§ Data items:
--

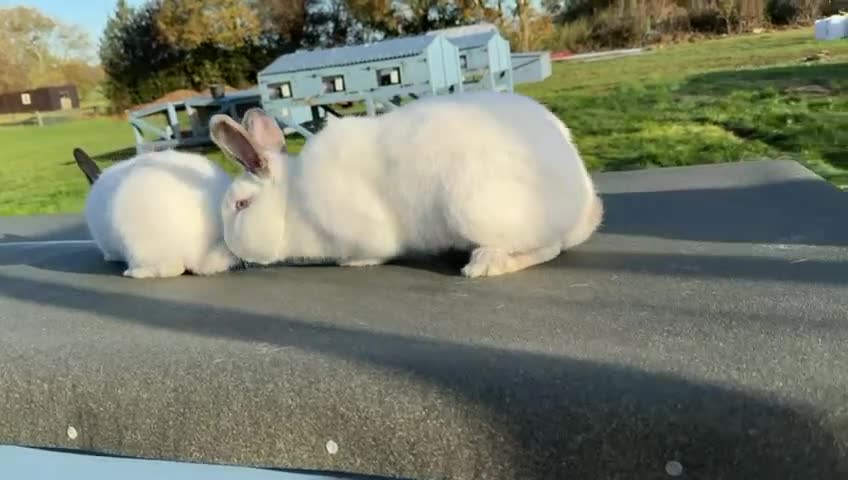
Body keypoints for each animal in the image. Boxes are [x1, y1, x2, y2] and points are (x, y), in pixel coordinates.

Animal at [208, 90, 603, 278]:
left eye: (241, 205)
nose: (229, 247)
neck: (292, 204)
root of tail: (584, 201)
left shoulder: (366, 232)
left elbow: (375, 251)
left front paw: (354, 264)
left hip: (476, 208)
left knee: (547, 248)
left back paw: (484, 264)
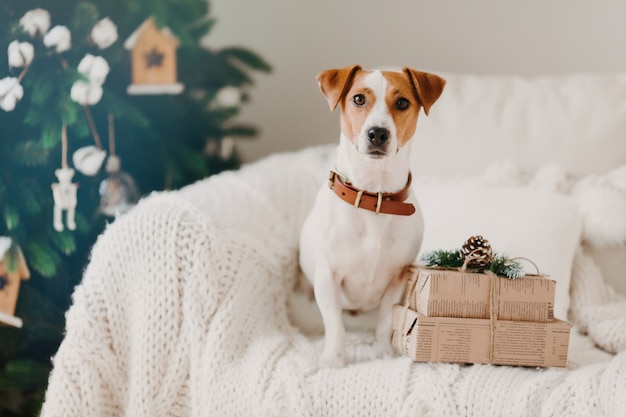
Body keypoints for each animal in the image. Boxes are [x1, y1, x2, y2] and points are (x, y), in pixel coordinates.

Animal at [298, 63, 444, 366]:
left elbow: (386, 318)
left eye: (402, 103)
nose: (377, 133)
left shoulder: (398, 277)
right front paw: (334, 358)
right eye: (358, 99)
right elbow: (335, 323)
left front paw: (382, 351)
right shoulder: (327, 277)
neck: (374, 197)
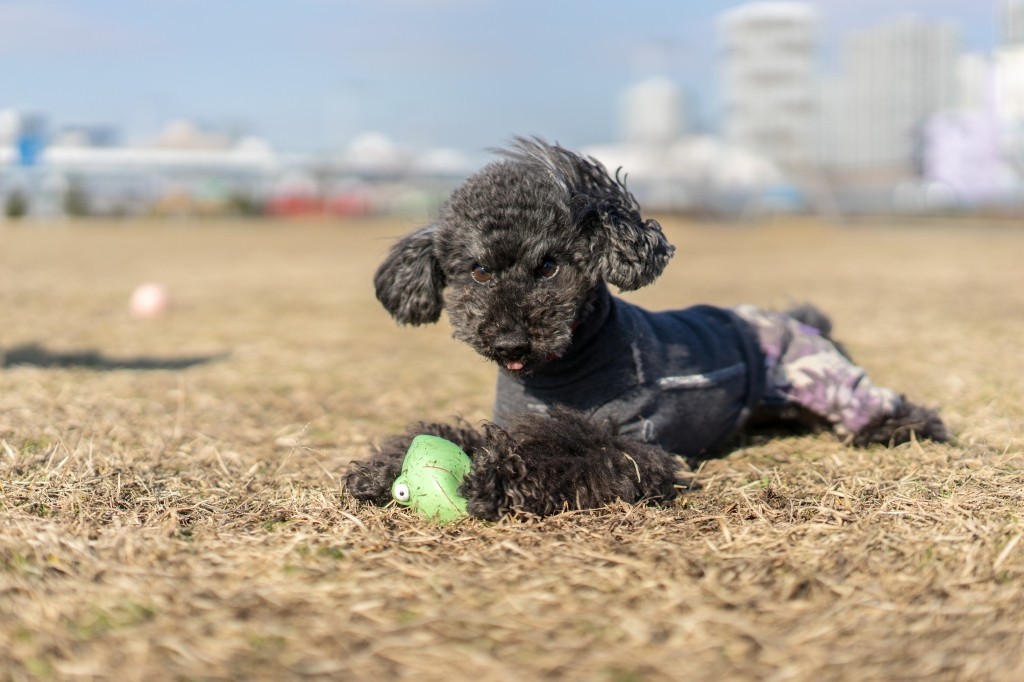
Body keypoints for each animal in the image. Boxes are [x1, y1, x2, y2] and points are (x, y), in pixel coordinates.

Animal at [344, 137, 948, 520]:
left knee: (885, 406)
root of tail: (800, 322)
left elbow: (574, 457)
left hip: (830, 382)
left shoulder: (638, 445)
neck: (559, 371)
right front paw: (378, 470)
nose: (509, 341)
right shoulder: (512, 418)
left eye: (549, 266)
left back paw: (905, 427)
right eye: (478, 271)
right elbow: (458, 434)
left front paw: (498, 480)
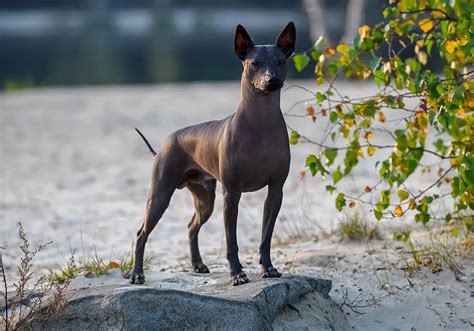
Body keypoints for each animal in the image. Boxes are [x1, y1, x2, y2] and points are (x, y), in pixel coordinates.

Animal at [132, 22, 296, 286]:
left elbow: (265, 237)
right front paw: (237, 273)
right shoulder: (232, 194)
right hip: (160, 195)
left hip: (205, 199)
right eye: (255, 63)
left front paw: (268, 268)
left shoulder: (275, 191)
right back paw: (137, 274)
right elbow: (232, 242)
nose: (272, 80)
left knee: (191, 227)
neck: (261, 124)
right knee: (141, 234)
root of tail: (168, 140)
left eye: (281, 61)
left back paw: (198, 264)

--

§ REQUIRED ACTION:
All the lines above need to be repeated exactly, with no pictures carried over.

§ TASK ANSWER:
Body keypoints for each animal in the image. Boxes are [x1, y1, x2, y2] and points are (x, y), in pixel coordinates.

Animal at [208, 90, 603, 278]:
left eye: (241, 205)
nose: (229, 247)
neck: (292, 204)
root of tail: (584, 201)
left shoulder: (366, 232)
left elbow: (375, 251)
left front paw: (354, 264)
left hip: (476, 208)
left knee: (547, 248)
left back paw: (484, 264)
Body keypoints for each animal in the image. Boxes are [x1, y1, x2, y2] and points are (x, y), in pixel coordinates.

Animal at [298, 63, 444, 366]:
left elbow: (386, 318)
left eye: (402, 103)
nose: (377, 133)
left shoulder: (398, 277)
right front paw: (334, 358)
right eye: (358, 99)
right elbow: (335, 323)
left front paw: (382, 351)
right shoulder: (327, 277)
neck: (374, 197)
Body keypoints for each animal in the image. Boxes are [x1, y1, x2, y2] and points are (x, y), in pixel coordinates.

Animal at [344, 137, 948, 520]:
left knee: (885, 406)
root of tail: (800, 322)
left elbow: (574, 457)
left hip: (830, 382)
left shoulder: (638, 445)
neck: (559, 371)
right front paw: (378, 470)
nose: (509, 341)
right shoulder: (512, 418)
left eye: (549, 266)
left back paw: (905, 427)
right eye: (478, 271)
right elbow: (458, 434)
left front paw: (498, 480)
Body keypoints for each animal in the image. Boxes are [x1, y1, x2, y2] and points are (x, y), in pixel coordinates.

Animal at [132, 22, 296, 286]:
left elbow: (265, 237)
right front paw: (237, 273)
right shoulder: (232, 194)
right hip: (160, 195)
left hip: (205, 199)
right eye: (255, 63)
left front paw: (268, 268)
left shoulder: (275, 191)
right back paw: (137, 274)
right elbow: (232, 242)
nose: (272, 80)
left knee: (191, 227)
neck: (261, 124)
right knee: (141, 234)
root of tail: (168, 140)
left eye: (281, 61)
left back paw: (198, 264)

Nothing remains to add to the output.